The relationship between the Administrative Adjudication of Road Traffic Offences (Aarto) Act and e-tolls has been highlighted in the media recently and, according to Justice Project South Africa (JPSA), is misleading and needs to be clarified.
“While it is true to say that under the current Aarto Regulations, drivers of operator-class motor vehicles could have their driving licences suspended for failing to pay e-tolls (that is, if the points-demerit system was in force now) this is not true with respect to drivers of around 91 percent of the registered self-propelled vehicles in South Africa,” JPSA states.
“Even though it has not been promulgated yet, a December 7, 2015, draft amendment to the Aarto Regulations indicated the intention of the Department of Transport to dispose of the single demerit-point applicable to charge code 3821 in Schedule 3 (the ‘Aarto charge book’) of the Aarto Regulations.”
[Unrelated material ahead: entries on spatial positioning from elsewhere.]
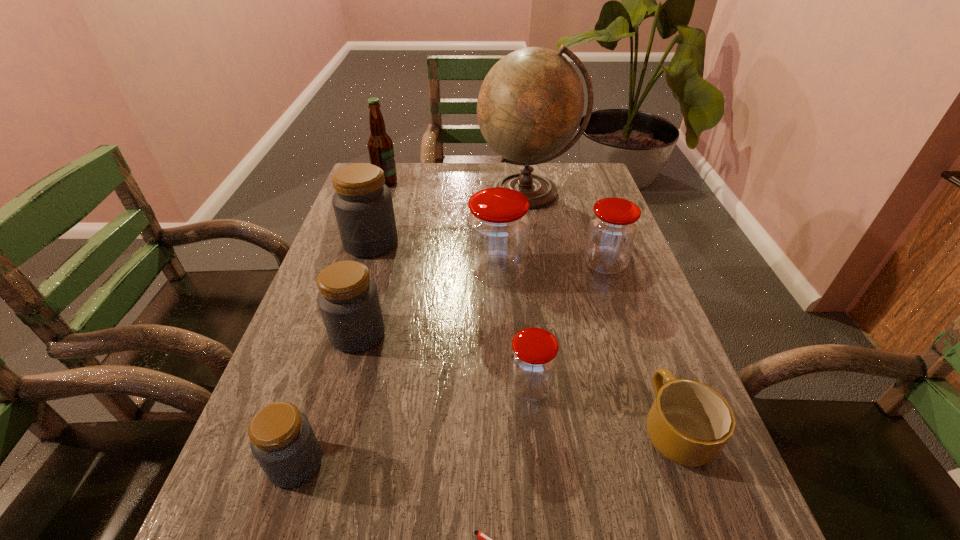
Locate an element on the screen. The width and height of the screenshot is (960, 540). the second nearest jar is located at coordinates (533, 361).

Where is `the smallest gray jar`? This screenshot has width=960, height=540. the smallest gray jar is located at coordinates (282, 440).

Where is `the nearest jar`? This screenshot has width=960, height=540. the nearest jar is located at coordinates [282, 440].

Image resolution: width=960 pixels, height=540 pixels. What are the coordinates of `tan mug` in the screenshot? It's located at (689, 423).

Find the location of a particular element. mug is located at coordinates (689, 423).

At what (x,y) coordinates should I click in order to perform the action: click on free space located on the front-facing side of the globe. Please return your answer as a coordinate pair (x, y). Looking at the image, I should click on 544,295.

Identify the location of vacant space situated on the label of the beer bottle. (481, 183).

This screenshot has width=960, height=540. I want to click on vacant space located on the surface of the biggest gray jar near the warning symbol, so click(338, 350).

Find the location of `free region located 0.300m on the front of the biggest red jar`. free region located 0.300m on the front of the biggest red jar is located at coordinates (502, 394).

Locate an element on the screen. The image size is (960, 540). vacant space situated on the left of the rightmost red jar is located at coordinates (498, 264).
JPSA says that it is little more than a play on words to say that “not paying your e-tolls is not a traffic infringement” and “instead counts as disobeying a road sign”.
“The descriptive wording of charge codes 3820 and 3821 is ‘Failed to comply with the directions conveyed by a road traffic sign by using a toll road without paying the toll charge’. Therefore, the underlying infringement is driving on a toll road without paying the toll charge,” JPSA explains.
According to JPSA, no infringement notices have yet been issued under Aarto, nor prosecution for failure to pay e-tolls.
“Perhaps part of the reason for this phenomenon is that serving infringement notices in person, or by registered mail, is a costly affair. The Aarto Amendment Bill seeks to introduce an ‘electronic service’ which will save issuing authorities and the Road Traffic Infringement Agency (RTIA) astronomical amounts of money.
“The Bill also seeks to remove the right of an alleged infringer to elect to be tried in court and in so doing, to be afforded their constitutional right to a fair trial. As a result, issuing authorities, including but not limited to the South African National Roads Agency Limited (Sanral), would never have to prove their allegations, if the Bill is signed into law.
“JPSA maintains that, despite the Aarto Amendment Bill reportedly having been scrutinised and certified by the State Law Advisors, it will fail to pass constitutional and other legal muster if it is signed into law. The e-tolls issue is a separate, but interlinked, issue and is yet to be resolved,” JPSA concludes.